It’s a new season, with new features. As I talked about last week, for the 2018 regular season, we are beginning to chronicle the Pittsburgh Steelers’ dropped passes, or catchable passes that were not caught, each week. There were two drops last week by Jesse James and Ryan Switzer.

For the team’s second game against the Kansas City Chiefs, I have one play that I considered ‘officially’ to be a drop, but even in this case, the available angles make it a difficult case to make. I will also cover two other plays that I believe presented catchable passes that were not caught.

The one pass that I marked down as a drop was by JuJu Smith-Schuster early in the fourth quarter. There was no replay of the throw, and the coaches tape doesn’t provide adequate angles, but viewing the pass in slow motion, it seems clear that the receiver had the ball hit his hands unimpeded on the way there, and he loses possession before the defender is able to cause him to lose it. He hung his head a bit after the play.

The other two plays I’m going to cover here are both on passes to James, neither of which actually ended up counting. Both came on first and goal, and both were wiped out by defensive holding penalties. On both occasions, the team also went on to score, so no harm, no foul. However, both came in the end zone and could have added to his impressive tally on the day.
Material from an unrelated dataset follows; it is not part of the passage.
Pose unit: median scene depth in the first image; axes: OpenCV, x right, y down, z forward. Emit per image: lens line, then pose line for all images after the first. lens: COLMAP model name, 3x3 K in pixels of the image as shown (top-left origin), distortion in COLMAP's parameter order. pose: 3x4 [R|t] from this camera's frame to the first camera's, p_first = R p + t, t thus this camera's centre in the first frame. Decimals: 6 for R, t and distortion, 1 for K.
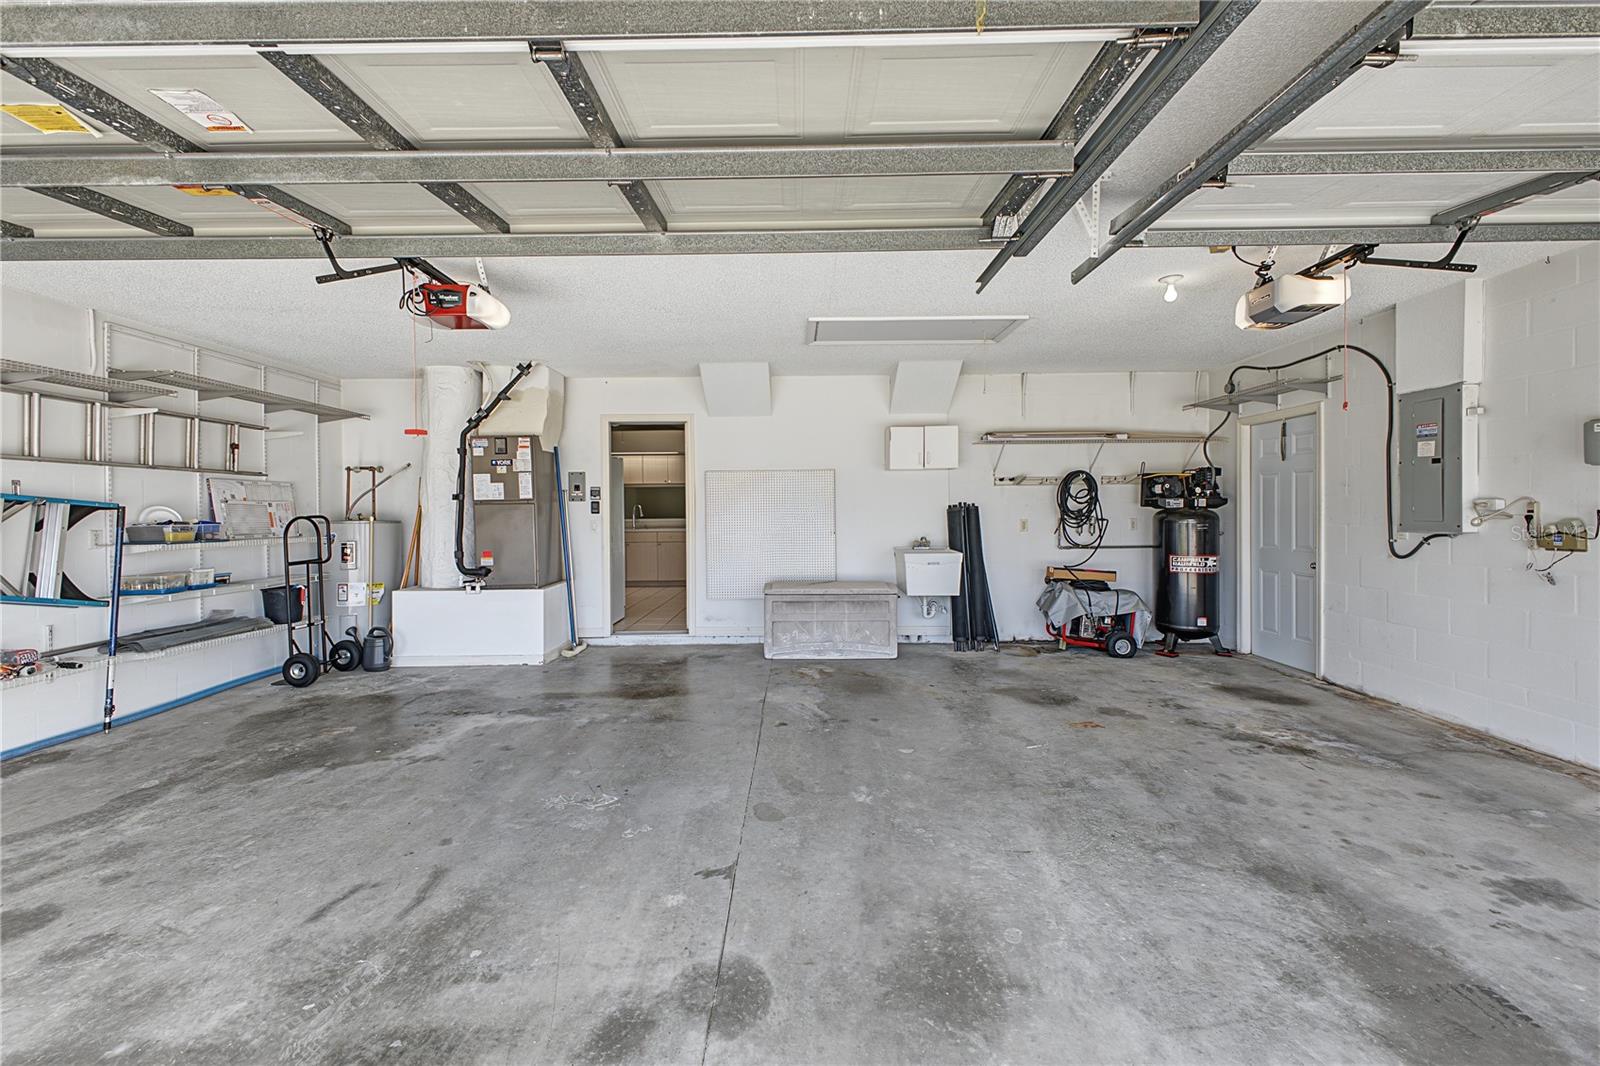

The first of the two plays came in the middle of the second quarter from the Chiefs’ four-yard line. The hold by the safety is evident, but so is the clarity with which it can be seen that James had both hands on the football before almost instantly losing it. There is a question of whether or not he would have gotten himself down inbounds as well.

Last and perhaps least was a similar occurrence in the middle of the third quarter, this time on first and goal from the five. The angles here are less satisfactory than the previous play, but from the end zone view, it does appear that Ben Roethlisberger gets the ball over the defender’s head and into James’ arms.

The linebacker in coverage does come in after that to work to dislodge it. Whether or not James would have caught the ball without the defender’s efforts is a question. The bigger concern here, however, is the fact that Roethlisberger missed this throw. As you watch the play develop it’s evident that he had room to lead the tight end further to the left, rather than making him reach behind him.